Well, here I am again, talking about drowning (or being in the weeds, etc). It is a well-known fact that I take on too much. There, I’ve admitted it. I have a hard time saying “no” to things. It isn’t that I don’t want to offend people; or that, like so many other bright individuals, I feel like I have to say yes all the time. No, for me it is a different set of issues all together. Two of them to be exact:

  1. I feel like I need to prove myself over and over – and saying “yes” somehow does that (I already know the fault in my thinking, trust me)
  2. I generally under-estimate my fatigue with some projects and resultant time delay on others.

It’s a never-ending cycle…

And one I hate.

There is nothing worse than feeling like I’ve let others down – or worse, let myself down over and over and over again.

So, I am getting real with myself and adjusting my expectations and goals.

For example – my original writing goal for 2014 was as follows:

  • NONFICTION – complete two nonfiction manuscripts and a nonfiction proposal
  • FICTION – complete and release three books and one short story

What the heck was I thinking??? Even looking at this all typed out is enough to give me a mini panic attack!

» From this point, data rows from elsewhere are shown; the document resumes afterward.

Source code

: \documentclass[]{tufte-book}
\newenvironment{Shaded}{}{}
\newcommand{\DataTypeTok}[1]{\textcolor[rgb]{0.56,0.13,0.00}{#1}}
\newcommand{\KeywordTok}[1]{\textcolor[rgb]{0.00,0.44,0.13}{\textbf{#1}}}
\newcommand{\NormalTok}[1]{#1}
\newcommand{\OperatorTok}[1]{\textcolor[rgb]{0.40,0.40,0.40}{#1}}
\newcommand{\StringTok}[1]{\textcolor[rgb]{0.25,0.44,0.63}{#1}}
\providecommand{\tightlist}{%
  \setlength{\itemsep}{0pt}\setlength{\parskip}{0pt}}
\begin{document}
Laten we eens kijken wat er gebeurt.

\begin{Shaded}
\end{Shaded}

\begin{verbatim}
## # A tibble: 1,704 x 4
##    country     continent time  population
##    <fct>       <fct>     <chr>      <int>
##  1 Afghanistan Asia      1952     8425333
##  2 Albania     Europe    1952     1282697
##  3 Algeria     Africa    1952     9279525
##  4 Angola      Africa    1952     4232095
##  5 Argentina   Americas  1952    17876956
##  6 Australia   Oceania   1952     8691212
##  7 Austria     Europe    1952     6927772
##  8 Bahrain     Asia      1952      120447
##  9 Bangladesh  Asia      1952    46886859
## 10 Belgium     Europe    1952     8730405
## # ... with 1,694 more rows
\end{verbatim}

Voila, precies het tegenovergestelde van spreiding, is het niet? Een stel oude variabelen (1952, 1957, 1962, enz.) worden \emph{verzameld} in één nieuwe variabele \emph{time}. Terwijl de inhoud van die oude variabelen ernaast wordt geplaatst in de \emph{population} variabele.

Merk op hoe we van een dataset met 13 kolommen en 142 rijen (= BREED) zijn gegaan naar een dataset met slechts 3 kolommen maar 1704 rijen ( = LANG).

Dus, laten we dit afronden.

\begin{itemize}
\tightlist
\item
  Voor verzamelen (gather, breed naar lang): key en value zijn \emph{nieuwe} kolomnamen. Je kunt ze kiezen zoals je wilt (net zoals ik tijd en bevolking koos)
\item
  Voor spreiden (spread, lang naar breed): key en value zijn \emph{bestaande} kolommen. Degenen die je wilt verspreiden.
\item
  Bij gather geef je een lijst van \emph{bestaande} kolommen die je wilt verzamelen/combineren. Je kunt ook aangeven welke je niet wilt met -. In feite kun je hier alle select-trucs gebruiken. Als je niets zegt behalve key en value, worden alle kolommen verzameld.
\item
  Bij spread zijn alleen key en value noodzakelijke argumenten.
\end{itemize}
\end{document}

The revised goal is a tad more reasonable:

  • NONFICTION – Complete manuscript on contract (by July) and research for second NF manuscript under contract
  • FICTION – complete Collide for a summer release and complete a draft (minimum) of the first book in the Tempting Fate series
  • Additional writing – Update social media presence (over summer); blog schedule for fall 2014-summer 2015; release schedule for same time frame

See – much more reasonable. So much so, that I swear I feel a TON better.

I’ve revamped my other goals as well, putting an emphasis on both realistic  expectations for myself and giving myself permission to NOT be everything to everyone. It’s a small start on regain the balance since my mom died – but an important one!

What do you do when you get overwhelmed?